REQUIRED ACTION >> Reproduce exactly the lines from the one containing "TASK-149, owner: Angela Brown -> Harold Wood" through the last line of the data, both ends included.

EXERCISE INPUT >>

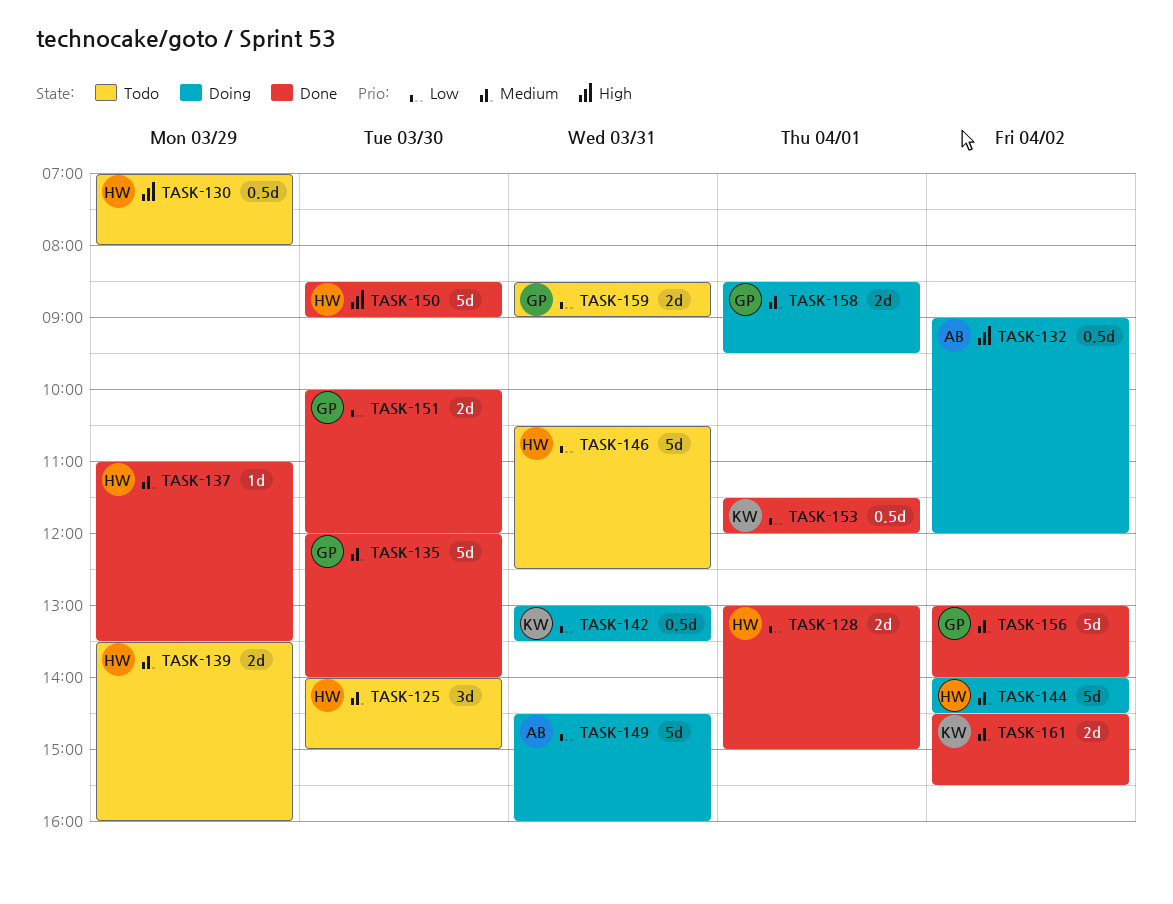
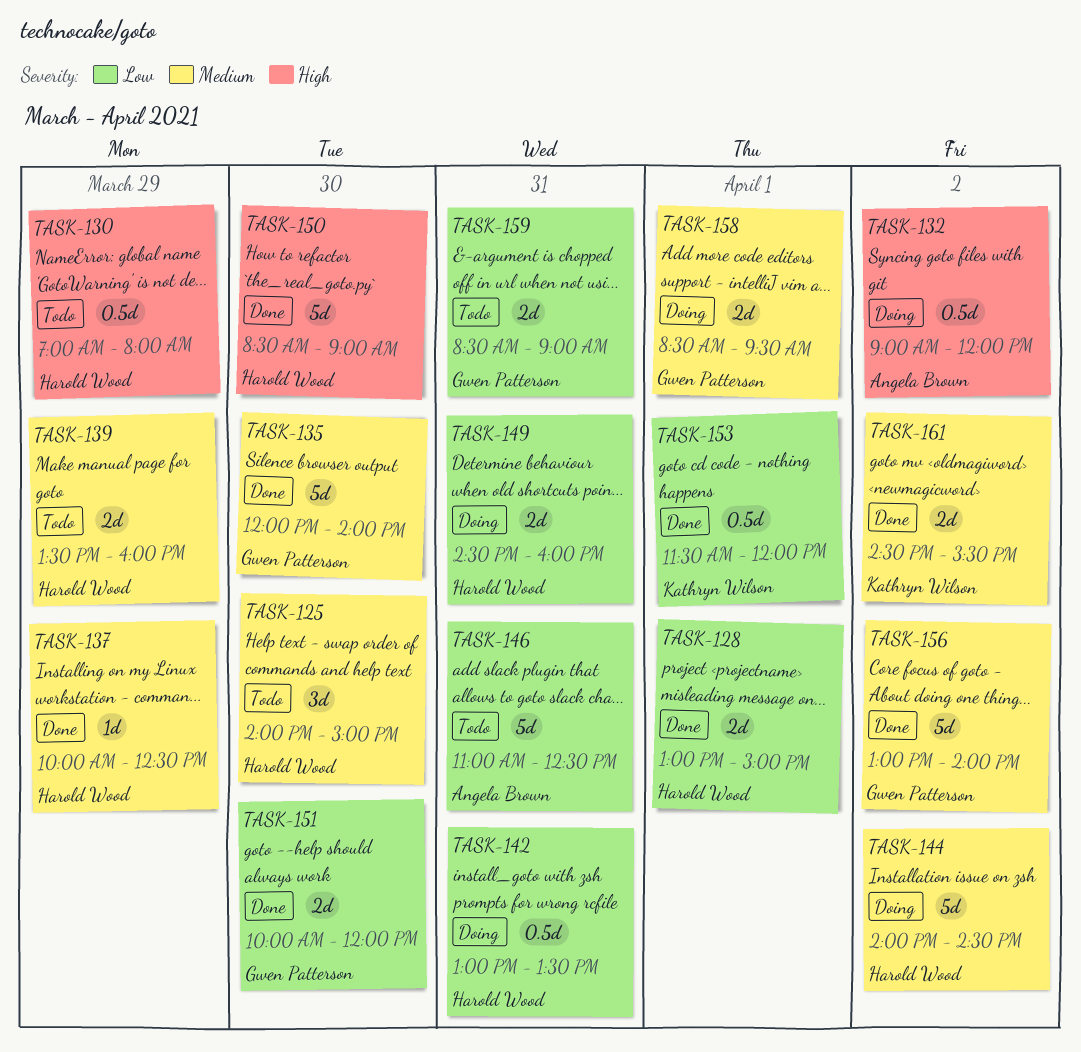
TASK-137, begins: 11:00 -> 10:00
TASK-137, ends: 13:30 -> 12:30
TASK-142, owner: Kathryn Wilson -> Harold Wood
TASK-146, owner: Harold Wood -> Angela Brown
TASK-146, begins: 10:30 -> 11:00
TASK-149, owner: Angela Brown -> Harold Wood
TASK-149, estimate: 5d -> 2d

SOLUTION FOR THIS PROBLEM >>
TASK-149, owner: Angela Brown -> Harold Wood
TASK-149, estimate: 5d -> 2d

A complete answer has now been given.